I went to college in 1987, moved out of my parents house. From that very day until today my father writes me a letter and mails it each week. In like 1982 my dad and I built a computer together we got in parts. We know how the Internet works.
An ode to dads and letters below the fold.
I am now 43. In the late 80s I wasn't much of a fan of my dad. Or my mother to be honest. I always had to work harder. I always had to do more, much more. The second I could go to college, the very second I ran away. The letters at that time started coming. You know in the mail. He might have written me a few thousand of them and I never responded. They just kept coming. Always in the mailbox.
I am not proud to admit this, but in my frat we would get these letter and mock them. Oh "Tommy got another letter" was not an unheard thing.
I went to grad school. Then working. They kept coming.
Nothing profound in them, just what he and my mother were doing.

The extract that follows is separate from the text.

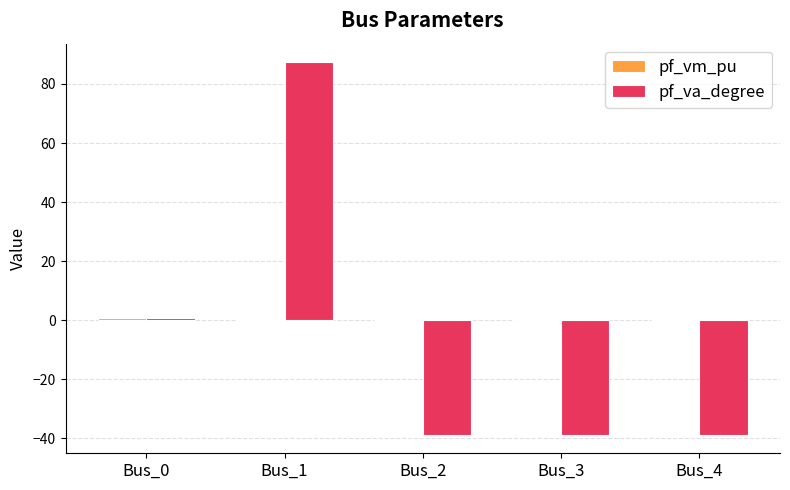

At which category is the sum across all series the highest?

Bus_1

My mom, who is the smartest person I know once said to me I didn't understand. I was asked why I didn't talk to them. Why we'd not see each other for years at a time. I mentioned I didn't think my father loved me. Well a lot of things.
She pointed out the letters.
Now in hindsight it is easy to see. But at the time I didn't like those letters. But I came to understand they were a labor of love.
I wanted him to say he loved me. Say this or that. But those letters were a more profound showing of his love. My mom. My dad. We are close now. I still get these letters. Funny thing, I don't know how to tell him how much they mean!